• Exercise
Each line below that contains the word "мережа" must be copied.

Data supplied below:

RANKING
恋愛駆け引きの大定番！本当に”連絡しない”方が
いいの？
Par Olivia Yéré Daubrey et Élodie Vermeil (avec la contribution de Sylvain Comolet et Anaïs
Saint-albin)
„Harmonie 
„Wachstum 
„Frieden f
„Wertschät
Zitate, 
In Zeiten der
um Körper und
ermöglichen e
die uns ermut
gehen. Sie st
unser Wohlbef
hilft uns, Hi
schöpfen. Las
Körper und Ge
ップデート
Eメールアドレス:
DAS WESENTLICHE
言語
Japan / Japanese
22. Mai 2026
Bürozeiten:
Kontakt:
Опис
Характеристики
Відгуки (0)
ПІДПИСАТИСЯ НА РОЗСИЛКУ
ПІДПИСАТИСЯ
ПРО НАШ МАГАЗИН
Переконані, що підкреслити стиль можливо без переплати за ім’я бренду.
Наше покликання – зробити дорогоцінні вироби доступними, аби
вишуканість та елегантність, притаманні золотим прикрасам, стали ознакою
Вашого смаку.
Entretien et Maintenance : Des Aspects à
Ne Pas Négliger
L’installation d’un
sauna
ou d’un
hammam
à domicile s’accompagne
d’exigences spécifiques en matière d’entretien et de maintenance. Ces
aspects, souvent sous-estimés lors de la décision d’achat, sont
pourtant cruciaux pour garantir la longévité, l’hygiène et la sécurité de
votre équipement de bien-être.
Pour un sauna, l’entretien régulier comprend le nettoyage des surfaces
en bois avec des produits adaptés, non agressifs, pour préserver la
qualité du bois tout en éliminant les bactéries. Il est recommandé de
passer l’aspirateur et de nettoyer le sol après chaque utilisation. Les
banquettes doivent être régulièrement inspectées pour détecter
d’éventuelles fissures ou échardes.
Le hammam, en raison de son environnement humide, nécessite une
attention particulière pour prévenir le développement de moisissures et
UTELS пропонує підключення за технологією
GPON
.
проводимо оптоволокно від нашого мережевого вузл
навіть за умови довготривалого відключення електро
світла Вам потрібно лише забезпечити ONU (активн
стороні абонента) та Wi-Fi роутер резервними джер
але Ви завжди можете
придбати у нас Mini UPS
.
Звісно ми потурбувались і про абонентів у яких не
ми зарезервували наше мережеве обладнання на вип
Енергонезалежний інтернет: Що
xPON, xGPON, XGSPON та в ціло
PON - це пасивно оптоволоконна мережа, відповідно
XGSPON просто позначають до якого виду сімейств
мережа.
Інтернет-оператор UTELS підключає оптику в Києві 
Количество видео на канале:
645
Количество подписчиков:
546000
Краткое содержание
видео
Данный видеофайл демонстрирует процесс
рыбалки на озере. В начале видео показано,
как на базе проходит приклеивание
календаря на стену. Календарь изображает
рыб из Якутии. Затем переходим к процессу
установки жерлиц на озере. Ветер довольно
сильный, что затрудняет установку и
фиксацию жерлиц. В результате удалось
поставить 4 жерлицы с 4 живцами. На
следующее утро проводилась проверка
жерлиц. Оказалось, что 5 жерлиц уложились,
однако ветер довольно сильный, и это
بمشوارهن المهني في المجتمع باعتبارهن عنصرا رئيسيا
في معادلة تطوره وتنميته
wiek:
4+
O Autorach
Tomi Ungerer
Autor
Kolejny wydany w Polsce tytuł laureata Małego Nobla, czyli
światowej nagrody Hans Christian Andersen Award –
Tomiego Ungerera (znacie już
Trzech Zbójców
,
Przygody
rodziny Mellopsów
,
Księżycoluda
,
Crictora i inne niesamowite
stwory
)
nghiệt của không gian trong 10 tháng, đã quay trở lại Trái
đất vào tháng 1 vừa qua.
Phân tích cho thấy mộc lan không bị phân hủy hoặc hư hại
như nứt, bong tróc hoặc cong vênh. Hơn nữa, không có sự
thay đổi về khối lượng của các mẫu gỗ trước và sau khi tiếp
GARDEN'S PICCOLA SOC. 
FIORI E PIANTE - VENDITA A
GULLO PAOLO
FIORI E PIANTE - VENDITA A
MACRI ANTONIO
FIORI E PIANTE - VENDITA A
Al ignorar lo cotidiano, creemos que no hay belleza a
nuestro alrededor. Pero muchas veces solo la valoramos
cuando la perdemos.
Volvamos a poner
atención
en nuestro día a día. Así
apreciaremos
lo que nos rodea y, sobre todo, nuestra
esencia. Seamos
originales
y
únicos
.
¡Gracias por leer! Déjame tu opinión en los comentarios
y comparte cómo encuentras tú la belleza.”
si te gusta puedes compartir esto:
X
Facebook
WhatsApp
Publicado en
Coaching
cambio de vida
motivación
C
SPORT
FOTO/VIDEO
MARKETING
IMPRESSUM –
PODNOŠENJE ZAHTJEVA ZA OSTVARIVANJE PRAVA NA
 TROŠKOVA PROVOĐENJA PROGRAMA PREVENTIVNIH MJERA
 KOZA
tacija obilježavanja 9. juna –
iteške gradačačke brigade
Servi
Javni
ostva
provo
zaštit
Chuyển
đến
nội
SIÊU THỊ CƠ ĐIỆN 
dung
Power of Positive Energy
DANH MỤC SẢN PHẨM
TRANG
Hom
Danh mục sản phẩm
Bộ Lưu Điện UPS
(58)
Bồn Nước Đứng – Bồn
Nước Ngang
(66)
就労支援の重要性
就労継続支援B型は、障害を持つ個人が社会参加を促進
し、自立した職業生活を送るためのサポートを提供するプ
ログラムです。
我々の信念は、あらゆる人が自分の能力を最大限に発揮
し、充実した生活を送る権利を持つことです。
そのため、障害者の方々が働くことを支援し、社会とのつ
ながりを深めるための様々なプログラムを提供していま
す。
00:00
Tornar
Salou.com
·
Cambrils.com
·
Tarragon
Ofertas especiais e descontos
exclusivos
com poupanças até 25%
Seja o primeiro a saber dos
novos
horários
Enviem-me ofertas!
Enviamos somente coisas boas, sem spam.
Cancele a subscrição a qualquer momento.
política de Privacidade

End of Data supplied.

• Task result
PON - це пасивно оптоволоконна мережа, відповідно
мережа.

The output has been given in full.